AI-ML DEVELOPMENT

Artificial Intelligence (AI)::

AI strives to create machines capable of performing tasks requiring human intelligence, such as problem-solving, learning, and decision-making. Machine Learning is currently the most effective approach for understanding AI. The complexity of human data is easier for a machine to process and utilize when it is already trained. Now that training part is the essential requirement in Machine Learning.

Datasets::

Datasets are collections of data points used to train and evaluate machine learning models. Structured like tables, rows represent individual data points, and columns define their features or attributes. High-quality datasets are essential for building effective AI systems.
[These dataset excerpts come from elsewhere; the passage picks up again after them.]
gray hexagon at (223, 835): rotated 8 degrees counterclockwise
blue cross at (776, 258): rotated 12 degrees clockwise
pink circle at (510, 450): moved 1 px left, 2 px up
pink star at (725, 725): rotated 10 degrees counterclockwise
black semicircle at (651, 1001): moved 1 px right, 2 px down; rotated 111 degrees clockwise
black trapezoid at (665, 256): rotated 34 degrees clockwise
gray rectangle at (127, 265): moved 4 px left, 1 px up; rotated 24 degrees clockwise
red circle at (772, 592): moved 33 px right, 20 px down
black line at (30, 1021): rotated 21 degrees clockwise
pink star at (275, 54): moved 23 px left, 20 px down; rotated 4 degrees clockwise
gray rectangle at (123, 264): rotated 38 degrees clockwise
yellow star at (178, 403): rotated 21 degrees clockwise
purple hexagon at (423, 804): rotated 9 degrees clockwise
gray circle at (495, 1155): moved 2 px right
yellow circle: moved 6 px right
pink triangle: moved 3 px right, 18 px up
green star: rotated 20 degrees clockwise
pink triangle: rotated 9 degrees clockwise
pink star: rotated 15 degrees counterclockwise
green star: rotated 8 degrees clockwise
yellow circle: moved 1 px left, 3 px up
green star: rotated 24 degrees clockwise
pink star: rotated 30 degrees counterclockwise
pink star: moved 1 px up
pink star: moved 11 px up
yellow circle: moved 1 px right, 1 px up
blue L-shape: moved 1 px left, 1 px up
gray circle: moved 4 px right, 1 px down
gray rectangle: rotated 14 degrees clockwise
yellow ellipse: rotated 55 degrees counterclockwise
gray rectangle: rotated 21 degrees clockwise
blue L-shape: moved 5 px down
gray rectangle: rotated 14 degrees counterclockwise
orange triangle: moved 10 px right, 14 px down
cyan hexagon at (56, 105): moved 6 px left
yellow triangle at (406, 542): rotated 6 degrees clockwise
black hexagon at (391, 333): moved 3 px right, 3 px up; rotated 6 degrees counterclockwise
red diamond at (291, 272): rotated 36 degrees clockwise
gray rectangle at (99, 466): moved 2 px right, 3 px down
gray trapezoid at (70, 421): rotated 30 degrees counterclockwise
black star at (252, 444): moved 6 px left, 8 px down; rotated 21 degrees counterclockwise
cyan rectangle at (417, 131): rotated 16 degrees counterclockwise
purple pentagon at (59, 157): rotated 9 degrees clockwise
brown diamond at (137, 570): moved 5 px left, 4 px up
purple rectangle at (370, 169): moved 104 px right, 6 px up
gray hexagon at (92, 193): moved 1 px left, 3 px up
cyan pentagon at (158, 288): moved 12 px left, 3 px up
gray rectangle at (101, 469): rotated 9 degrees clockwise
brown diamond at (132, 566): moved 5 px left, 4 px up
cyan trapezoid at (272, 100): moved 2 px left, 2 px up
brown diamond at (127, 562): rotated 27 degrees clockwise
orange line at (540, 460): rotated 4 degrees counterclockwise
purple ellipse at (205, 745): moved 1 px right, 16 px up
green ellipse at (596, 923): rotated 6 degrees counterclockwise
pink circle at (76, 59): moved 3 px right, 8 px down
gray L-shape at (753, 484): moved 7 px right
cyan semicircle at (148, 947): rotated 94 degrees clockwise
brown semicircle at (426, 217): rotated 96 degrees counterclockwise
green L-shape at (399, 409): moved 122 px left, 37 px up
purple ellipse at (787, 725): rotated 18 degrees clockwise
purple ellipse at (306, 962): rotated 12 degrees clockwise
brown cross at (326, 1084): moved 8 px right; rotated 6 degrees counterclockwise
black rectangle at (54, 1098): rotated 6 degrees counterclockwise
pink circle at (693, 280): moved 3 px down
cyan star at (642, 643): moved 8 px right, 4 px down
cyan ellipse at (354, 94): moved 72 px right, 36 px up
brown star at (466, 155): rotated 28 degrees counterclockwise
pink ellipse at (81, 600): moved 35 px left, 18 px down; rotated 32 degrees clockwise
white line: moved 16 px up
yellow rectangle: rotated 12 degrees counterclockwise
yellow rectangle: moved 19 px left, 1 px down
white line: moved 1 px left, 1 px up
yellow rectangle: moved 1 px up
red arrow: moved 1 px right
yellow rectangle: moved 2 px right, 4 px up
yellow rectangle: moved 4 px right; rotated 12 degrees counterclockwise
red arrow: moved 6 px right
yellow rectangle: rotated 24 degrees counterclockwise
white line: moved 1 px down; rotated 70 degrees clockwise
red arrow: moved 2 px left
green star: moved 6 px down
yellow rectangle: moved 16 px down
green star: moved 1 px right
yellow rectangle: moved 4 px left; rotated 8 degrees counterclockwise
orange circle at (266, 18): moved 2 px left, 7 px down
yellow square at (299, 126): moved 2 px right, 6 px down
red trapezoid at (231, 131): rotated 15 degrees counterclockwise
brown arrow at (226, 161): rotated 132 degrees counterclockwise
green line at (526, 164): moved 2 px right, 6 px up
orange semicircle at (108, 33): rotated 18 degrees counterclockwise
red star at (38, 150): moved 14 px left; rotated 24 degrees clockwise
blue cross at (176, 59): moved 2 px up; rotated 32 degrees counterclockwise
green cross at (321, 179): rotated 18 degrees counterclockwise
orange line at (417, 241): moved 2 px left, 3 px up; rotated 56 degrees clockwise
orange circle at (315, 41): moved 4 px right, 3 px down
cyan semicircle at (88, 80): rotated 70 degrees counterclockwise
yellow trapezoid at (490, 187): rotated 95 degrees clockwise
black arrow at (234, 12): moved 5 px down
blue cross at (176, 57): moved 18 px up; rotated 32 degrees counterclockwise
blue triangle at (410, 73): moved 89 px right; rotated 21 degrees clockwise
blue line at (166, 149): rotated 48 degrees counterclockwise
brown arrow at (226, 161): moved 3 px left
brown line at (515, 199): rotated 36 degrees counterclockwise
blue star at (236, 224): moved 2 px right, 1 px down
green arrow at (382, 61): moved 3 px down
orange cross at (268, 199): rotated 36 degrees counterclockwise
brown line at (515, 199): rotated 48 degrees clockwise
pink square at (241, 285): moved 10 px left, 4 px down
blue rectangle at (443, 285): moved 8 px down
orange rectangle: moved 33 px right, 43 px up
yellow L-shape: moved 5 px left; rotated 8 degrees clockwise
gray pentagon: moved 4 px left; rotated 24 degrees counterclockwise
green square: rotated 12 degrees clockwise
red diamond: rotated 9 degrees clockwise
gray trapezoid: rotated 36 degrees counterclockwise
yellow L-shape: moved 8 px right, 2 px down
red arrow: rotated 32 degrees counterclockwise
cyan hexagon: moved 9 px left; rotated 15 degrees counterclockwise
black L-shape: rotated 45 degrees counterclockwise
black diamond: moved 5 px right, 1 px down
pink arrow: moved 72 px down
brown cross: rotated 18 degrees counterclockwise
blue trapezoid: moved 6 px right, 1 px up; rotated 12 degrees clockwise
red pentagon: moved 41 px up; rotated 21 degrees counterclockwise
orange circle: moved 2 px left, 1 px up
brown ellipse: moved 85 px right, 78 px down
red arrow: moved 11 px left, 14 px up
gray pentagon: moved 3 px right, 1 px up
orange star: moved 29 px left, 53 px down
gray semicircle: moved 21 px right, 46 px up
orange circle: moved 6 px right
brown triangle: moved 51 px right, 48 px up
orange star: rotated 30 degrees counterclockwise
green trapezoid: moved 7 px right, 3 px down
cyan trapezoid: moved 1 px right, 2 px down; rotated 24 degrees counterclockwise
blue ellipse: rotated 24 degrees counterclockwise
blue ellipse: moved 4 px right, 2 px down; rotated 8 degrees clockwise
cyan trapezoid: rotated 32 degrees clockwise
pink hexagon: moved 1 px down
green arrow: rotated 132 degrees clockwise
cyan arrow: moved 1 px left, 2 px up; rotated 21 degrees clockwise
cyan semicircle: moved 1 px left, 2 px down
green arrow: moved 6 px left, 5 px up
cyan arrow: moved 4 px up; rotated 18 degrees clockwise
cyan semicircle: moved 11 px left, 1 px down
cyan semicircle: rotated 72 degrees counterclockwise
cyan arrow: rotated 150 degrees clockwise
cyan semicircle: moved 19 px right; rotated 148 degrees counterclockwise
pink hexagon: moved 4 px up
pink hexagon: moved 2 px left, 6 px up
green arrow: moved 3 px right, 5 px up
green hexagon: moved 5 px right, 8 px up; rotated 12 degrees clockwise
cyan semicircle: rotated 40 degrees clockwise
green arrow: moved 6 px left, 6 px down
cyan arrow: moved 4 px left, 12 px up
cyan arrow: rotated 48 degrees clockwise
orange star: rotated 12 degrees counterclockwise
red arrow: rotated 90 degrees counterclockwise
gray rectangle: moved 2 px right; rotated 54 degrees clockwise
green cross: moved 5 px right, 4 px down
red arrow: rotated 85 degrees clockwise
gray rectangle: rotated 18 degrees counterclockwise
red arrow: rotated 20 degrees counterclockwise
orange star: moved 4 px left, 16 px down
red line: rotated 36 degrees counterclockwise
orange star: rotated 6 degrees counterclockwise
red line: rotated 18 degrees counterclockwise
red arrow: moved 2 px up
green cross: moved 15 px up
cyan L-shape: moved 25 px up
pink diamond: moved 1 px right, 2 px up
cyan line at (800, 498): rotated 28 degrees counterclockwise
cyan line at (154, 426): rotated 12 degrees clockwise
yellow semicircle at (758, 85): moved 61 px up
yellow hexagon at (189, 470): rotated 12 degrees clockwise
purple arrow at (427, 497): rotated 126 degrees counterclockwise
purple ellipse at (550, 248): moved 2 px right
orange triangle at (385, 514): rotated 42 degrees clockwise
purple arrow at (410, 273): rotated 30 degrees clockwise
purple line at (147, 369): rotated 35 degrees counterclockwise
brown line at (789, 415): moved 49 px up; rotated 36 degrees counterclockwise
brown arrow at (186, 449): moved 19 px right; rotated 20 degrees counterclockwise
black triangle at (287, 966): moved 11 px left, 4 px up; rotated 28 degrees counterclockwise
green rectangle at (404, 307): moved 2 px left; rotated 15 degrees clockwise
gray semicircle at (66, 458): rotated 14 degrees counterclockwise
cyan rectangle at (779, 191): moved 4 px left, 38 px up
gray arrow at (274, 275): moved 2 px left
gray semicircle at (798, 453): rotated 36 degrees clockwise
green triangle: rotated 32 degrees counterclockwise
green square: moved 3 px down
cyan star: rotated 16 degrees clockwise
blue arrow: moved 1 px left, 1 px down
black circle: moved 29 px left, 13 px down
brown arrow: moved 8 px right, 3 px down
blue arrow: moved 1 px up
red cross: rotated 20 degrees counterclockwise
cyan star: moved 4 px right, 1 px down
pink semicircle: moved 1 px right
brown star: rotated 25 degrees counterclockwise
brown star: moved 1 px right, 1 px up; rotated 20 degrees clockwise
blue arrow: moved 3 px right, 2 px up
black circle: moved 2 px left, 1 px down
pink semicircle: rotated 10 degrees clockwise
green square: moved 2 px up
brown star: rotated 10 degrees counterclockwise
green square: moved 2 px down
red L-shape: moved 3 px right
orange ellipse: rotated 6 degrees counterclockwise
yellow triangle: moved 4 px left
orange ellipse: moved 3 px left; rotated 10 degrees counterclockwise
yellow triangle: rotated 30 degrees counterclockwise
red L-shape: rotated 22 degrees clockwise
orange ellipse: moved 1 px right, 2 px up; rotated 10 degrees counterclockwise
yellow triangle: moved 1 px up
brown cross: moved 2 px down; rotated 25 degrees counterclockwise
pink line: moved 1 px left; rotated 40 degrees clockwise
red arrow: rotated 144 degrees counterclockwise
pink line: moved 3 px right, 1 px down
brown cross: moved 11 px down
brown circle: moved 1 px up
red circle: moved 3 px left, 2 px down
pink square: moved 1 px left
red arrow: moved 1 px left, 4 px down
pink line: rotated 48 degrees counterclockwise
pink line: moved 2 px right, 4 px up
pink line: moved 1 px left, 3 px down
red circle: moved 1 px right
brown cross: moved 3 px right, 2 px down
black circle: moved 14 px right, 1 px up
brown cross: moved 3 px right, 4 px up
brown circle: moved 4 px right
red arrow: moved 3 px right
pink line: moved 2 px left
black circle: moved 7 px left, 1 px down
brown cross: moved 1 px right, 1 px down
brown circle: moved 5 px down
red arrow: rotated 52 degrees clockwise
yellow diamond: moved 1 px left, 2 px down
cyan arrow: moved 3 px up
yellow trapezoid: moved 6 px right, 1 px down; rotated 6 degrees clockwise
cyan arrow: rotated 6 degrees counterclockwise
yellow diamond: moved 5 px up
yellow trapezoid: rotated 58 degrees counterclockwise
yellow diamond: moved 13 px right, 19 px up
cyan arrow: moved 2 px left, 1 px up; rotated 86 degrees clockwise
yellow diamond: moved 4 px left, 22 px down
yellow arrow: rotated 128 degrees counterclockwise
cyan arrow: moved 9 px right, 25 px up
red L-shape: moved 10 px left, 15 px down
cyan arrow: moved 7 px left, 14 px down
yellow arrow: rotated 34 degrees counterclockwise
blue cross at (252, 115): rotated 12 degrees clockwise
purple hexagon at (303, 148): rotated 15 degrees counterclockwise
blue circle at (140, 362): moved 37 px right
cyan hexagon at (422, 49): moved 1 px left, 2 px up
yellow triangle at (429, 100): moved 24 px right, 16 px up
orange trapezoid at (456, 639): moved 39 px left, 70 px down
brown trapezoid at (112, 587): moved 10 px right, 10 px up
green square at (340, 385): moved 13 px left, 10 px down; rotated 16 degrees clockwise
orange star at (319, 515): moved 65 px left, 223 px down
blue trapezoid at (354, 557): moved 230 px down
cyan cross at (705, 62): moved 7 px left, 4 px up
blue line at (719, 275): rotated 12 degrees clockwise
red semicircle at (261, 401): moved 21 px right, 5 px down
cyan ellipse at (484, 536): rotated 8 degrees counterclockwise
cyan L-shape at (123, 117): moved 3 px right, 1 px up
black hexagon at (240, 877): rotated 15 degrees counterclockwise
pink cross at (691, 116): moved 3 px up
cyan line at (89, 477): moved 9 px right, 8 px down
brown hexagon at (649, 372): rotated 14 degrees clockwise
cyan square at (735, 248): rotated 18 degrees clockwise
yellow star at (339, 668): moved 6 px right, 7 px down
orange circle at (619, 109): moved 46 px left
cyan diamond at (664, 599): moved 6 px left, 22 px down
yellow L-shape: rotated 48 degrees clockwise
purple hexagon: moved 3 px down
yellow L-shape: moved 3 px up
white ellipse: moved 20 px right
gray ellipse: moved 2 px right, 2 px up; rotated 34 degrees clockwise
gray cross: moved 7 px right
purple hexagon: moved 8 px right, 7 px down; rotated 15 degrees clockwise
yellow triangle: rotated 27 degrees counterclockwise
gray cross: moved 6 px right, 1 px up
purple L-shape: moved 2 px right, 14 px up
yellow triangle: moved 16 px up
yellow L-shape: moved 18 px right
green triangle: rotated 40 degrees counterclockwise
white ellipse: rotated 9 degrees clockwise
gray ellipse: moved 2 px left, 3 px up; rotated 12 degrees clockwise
They are basically large amounts of data.

Machine Learning (ML)::

A subfield of AI, ML algorithms enable computers to learn patterns and relationships from data without explicit programming. Data analysis drives prediction and decision-making capabilities in ML models.

Deep Learning(DL)::

A specialized area within ML, Deep Learning utilizes deep neural networks (multiple layers) to extract complex patterns and representations from extensive datasets. DL's strength lies in its ability to discern intricate features, enabling more nuanced insights and highly accurate predictions.

Fine-tuning::

In DL, fine-tuning adapts pre-trained models (already trained on massive datasets) to specific tasks by training them further on smaller, targeted datasets. This technique accelerates the model development process and efficiently applies learned knowledge to new scenarios.